Records shown Start Marker

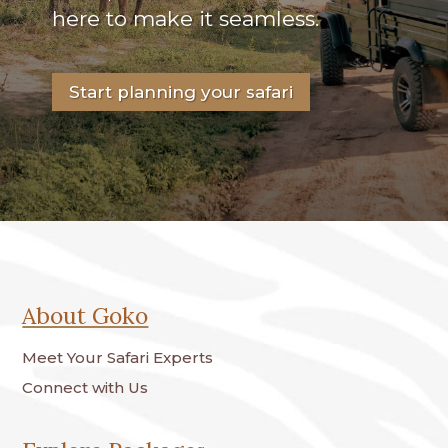
here to make it seamless.
Start planning your safari
About Goko
Meet Your Safari Experts
Connect with Us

Records shown End Marker

A faithful, word-for-word version of the records above is needed, with no images in it.

here to make it seamless.
Start planning your safari
About Goko
Meet Your Safari Experts
Connect with Us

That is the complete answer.